▸ **QUOTED PASSAGE**:
- Opening Delimiter -

I tried to get the big bearing off this way but I started feeling like something was going to break by the amount of force I was using so time for another approach.


I was quite scared of this but I pushed the shaft out of the gear, took around 10 metric tons until it started moving with a big bang, always terrifies me.
More worried about getting it back into place though.


Behind the gear I found a clip!
After removing this, I could somewhat easily press the bearings off the shaft, the opposite way of what I tried before.


It's quite a big wall preventing the bearings from going the other way, didn't realize this with the bearings in place.


This is the side where I removed the 3 first bearings. You can clearly see the non-concentric part here that I suspect pumps up the pressure to lower the saw. Need to verify when I reassemble.


So after a lot of work I have a bunch of nice parts that need some grease and hopefully less messy reassembly.


----------



## hman

It's them thar !!_(&^^#)&^!! hidden fasteners that'll get you every time!


----------



## MrCrankyface

Yes! Incredibly frustrating when you can't figure it out.  

I was just going to quickly reassemble the shaft, but I should've known better.
After pressing on the last bearing, I tried to give it a spin ... It felt like the balls were hexagon shaped..
I spent probably 75 minutes trying to get the bearing off, getting angrier and taking worse and worse decisions before finally giving up.
As you can see I did damage the shaft a bit in my frustration, sad but it happens.

Coming back a few days later with a calmer head I broke the ballcages inside the bearing, moved all balls to one side and took the outer ring off.
This let me get some good measurements on the inner race.

- Closing Delimiter -

▸ **DATA EXTRACT**:
- Opening Delimiter -

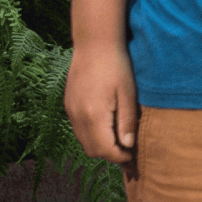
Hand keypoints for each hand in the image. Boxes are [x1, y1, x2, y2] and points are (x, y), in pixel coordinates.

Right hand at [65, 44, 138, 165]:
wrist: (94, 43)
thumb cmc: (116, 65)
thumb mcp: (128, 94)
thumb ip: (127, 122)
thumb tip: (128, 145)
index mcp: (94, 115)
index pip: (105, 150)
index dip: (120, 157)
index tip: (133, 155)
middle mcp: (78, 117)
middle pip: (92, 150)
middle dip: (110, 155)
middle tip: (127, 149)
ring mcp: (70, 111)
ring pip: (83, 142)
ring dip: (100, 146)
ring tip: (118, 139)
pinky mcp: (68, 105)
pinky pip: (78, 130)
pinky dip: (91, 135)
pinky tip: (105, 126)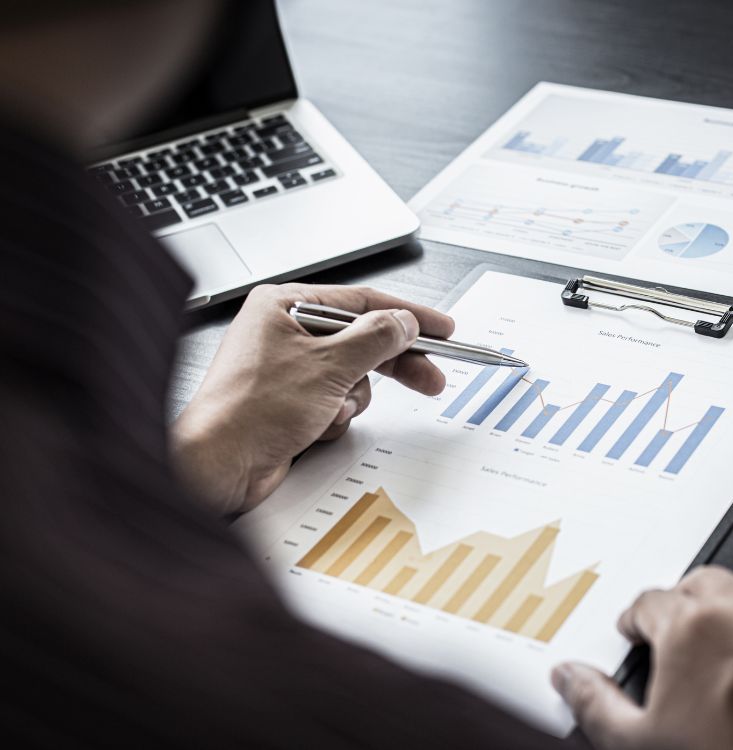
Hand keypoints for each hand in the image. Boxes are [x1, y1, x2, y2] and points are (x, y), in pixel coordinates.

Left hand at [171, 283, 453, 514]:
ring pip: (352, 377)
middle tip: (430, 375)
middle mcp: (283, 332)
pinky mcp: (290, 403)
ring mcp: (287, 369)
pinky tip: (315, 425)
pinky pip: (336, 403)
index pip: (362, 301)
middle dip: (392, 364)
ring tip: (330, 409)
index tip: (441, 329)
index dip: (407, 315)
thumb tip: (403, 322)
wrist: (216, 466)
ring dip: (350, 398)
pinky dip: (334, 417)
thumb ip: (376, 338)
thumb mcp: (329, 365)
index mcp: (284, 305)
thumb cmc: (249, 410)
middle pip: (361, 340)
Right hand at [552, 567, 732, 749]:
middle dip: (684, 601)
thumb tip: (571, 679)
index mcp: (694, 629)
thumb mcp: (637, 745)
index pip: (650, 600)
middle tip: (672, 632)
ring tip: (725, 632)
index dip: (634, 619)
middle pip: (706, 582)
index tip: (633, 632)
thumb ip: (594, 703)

- Closing Delimiter -
- Opening Delimiter -

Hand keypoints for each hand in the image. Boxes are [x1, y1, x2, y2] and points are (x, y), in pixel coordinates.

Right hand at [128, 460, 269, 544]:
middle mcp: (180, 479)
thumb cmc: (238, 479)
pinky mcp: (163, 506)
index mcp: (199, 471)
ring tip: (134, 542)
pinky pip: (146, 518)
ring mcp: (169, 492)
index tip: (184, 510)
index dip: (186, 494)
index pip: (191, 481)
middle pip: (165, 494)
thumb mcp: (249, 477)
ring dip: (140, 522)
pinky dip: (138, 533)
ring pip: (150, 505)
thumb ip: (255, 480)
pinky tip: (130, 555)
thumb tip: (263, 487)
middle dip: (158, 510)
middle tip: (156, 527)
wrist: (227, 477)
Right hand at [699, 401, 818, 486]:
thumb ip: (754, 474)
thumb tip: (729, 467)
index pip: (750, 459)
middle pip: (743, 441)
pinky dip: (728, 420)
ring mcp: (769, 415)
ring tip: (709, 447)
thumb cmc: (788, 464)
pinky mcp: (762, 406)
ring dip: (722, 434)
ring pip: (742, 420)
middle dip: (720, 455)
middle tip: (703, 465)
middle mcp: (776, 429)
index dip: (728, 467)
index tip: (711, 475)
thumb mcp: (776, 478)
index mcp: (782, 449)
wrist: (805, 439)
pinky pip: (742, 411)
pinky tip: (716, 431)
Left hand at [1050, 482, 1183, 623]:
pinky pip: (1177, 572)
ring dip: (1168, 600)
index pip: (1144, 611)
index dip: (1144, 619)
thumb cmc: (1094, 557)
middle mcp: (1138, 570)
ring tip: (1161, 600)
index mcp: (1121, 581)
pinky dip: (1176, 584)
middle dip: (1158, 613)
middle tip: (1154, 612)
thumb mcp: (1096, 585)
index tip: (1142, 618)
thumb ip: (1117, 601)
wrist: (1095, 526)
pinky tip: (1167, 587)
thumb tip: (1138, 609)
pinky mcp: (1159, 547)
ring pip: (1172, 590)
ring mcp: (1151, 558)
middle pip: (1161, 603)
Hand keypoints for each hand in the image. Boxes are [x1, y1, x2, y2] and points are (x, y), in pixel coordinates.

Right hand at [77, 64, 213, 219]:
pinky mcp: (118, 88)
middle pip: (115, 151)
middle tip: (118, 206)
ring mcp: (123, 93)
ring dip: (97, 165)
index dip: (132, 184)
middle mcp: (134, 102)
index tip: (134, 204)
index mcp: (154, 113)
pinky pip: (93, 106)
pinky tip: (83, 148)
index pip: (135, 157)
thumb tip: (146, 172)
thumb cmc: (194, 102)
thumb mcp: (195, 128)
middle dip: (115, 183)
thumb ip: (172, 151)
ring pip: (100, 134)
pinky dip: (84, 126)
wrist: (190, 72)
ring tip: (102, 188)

- Closing Delimiter -

▸ **QUESTIONS ON THE MATERIAL**:
a. Extract the portion of the bearing-removal thread that opens with the words containing "I was just going" and closes with "outer ring off.".
b. List every number that the bearing-removal thread writes in digits.
The items have no connection to the bearing-removal thread.

▸ **ANSWERS TO THE TASKS**:
a.
I was just going to quickly reassemble the shaft, but I should've known better.
After pressing on the last bearing, I tried to give it a spin ... It felt like the balls were hexagon shaped..
I spent probably 75 minutes trying to get the bearing off, getting angrier and taking worse and worse decisions before finally giving up.
As you can see I did damage the shaft a bit in my frustration, sad but it happens.

Coming back a few days later with a calmer head I broke the ballcages inside the bearing, moved all balls to one side and took the outer ring off.

b. 10, 3, 75